Sunday, December 23, 2007

YES, DANCING IS OK...

...if it's not happening at Mass

For those on a certain message board I once frequented, here's the skinny on liturgical dance. (PHT to the Catholic Caveman) The first, dated 1975, comes from the Congregation for the Sacraments and Divine Worship, which is now known as the Congregation for Divine Worship and Discipline of the Sacraments.

DANCE IN THE LITURGY
Congregation for the Sacraments and Divine Worship

Dancing and Worship

The dance has never been made an integral part of the official worship of the Latin Church.

If local churches have accepted the dance, sometimes even in the church building, that was on the occasion of feasts in order to manifest sentiments of joy and devotion.
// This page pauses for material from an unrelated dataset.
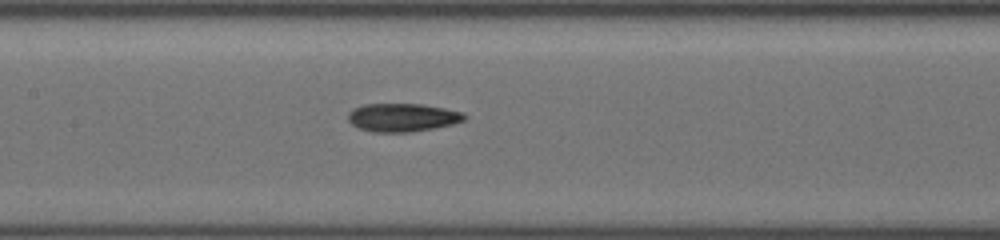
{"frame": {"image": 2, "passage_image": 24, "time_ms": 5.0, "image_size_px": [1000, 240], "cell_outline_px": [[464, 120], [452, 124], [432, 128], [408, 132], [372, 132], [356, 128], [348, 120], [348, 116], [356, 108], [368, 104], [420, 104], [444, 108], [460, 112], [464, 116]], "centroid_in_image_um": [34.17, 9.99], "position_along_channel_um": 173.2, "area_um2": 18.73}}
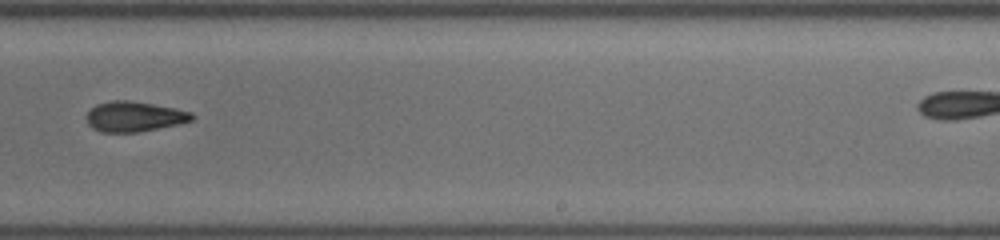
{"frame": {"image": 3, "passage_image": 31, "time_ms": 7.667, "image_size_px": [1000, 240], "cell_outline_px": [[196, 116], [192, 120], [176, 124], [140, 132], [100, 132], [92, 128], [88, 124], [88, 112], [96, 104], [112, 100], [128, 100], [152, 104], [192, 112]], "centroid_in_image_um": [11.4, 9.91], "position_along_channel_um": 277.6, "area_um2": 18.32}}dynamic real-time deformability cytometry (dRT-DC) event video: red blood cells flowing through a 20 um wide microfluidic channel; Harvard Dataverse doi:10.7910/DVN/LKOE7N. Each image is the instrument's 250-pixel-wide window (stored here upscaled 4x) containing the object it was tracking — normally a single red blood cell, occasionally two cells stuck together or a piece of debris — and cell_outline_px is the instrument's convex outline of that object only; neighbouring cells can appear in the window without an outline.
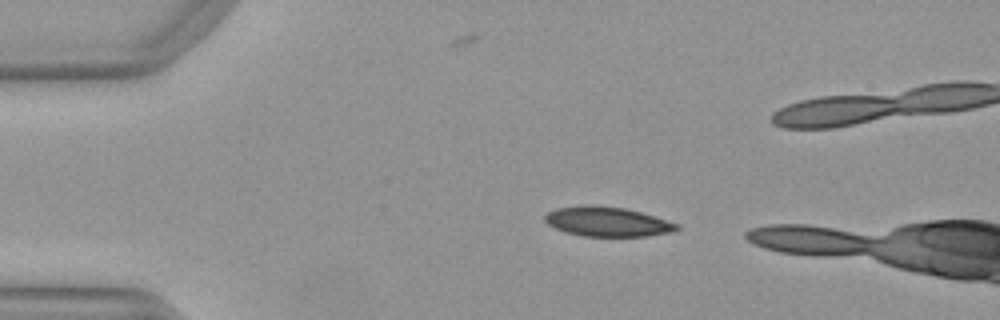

But that always took place outside of liturgical services.

Conciliar decisions have often condemned the religious dance because it conduces little to worship and because it could degenerate into disorders.

However, the same criterion and judgment [that apply to the Eastern Rites] cannot be applied in the western culture.Here dancing is tied with love, with diversion, with profaneness, with unbridling of the senses: such dancing, in general, is not pure.

For that reason it cannot be introduced into liturgical celebrations of any kind whatever: that would be to inject into the liturgy one of the most desacralized and desacralizing elements; and so it would be equivalent to creating an atmosphere of profaneness which would easily recall to those present and to the participants in the celebration worldly places and situations.

Neither can acceptance be had of the proposal to introduce into the liturgy the so-called artistic ballet because there would be presentation here also of a spectacle at which one would assist, while in the liturgy one of the norms from which one cannot prescind is that of participation.

If the proposal of the religious dance in the West is really to be made welcome, care will have to be taken that in its regard a place be found outside of the liturgy, in assembly areas which are not strictly liturgical. Moreover, the priests must always be excluded from the dance.

Second, this, from Francis Cardinal Arinze, whom people from said message board had once referred to the good Cardinal as "clueless".

Has liturgical dance been approved for Masses by your office?

There has never been a document from our Congregation for Divine Worship and Discipline of the Sacraments saying that dance is approved in the Mass.The question of dance is difficult and delicate. However, it is good to know that the tradition of the Latin Church has not known the dance. It is something that people are introducing in the last ten years -- or twenty years. It was not always so. Now it is spreading like wildfire, one can say, in all the continents -- some more than others. In my own continent, Africa, it is spreading. In Asia, it is spreading.

Now, some priests and lay people think that Mass is never complete without dance. The difficulty is this: we come to Mass primarily to adore God -- what we call the vertical dimension. We do not come to Mass to entertain one another. That's not the purpose of Mass. The parish hall is for that.

So all those that want to entertain us -- after Mass, let us go to the parish hall and then you can dance. And then we clap. But when we come to Mass we don't come to clap. We don't come to watch people, to admire people. We want to adore God, to thank Him, to ask Him pardon for our sins, and to ask Him for what we need.

Most dances that are staged during Mass should have been done in the parish hall. And some of them are not even suitable for the parish hall.

I saw in one place -- I will not tell you where -- where they staged a dance during Mass, and that dance was offensive. It broke the rules of moral theology and modesty. Those who arranged it -- they should have had their heads washed with a bucket of holy water! [laughter]

Doesn't sound like someone clueless to me. I'm sure there will be another Religious Mis-edu-ma-cation Congress coming to L.A. pretty soon. Perhaps we should put these two statements from the Vatican and from Cdl. Arinze in a pamphlet and circulate, let's say, truckloads of these, between Los Angeles and Anaheim (the Religious Misedumacation Congress usually has their convention in Anaheim, if I'm not mistaken). Maybe the message board that booted me after I told them off for calling the Cardinal "clueless" (and the national organization that runs said message board) could use such a pamphlet too.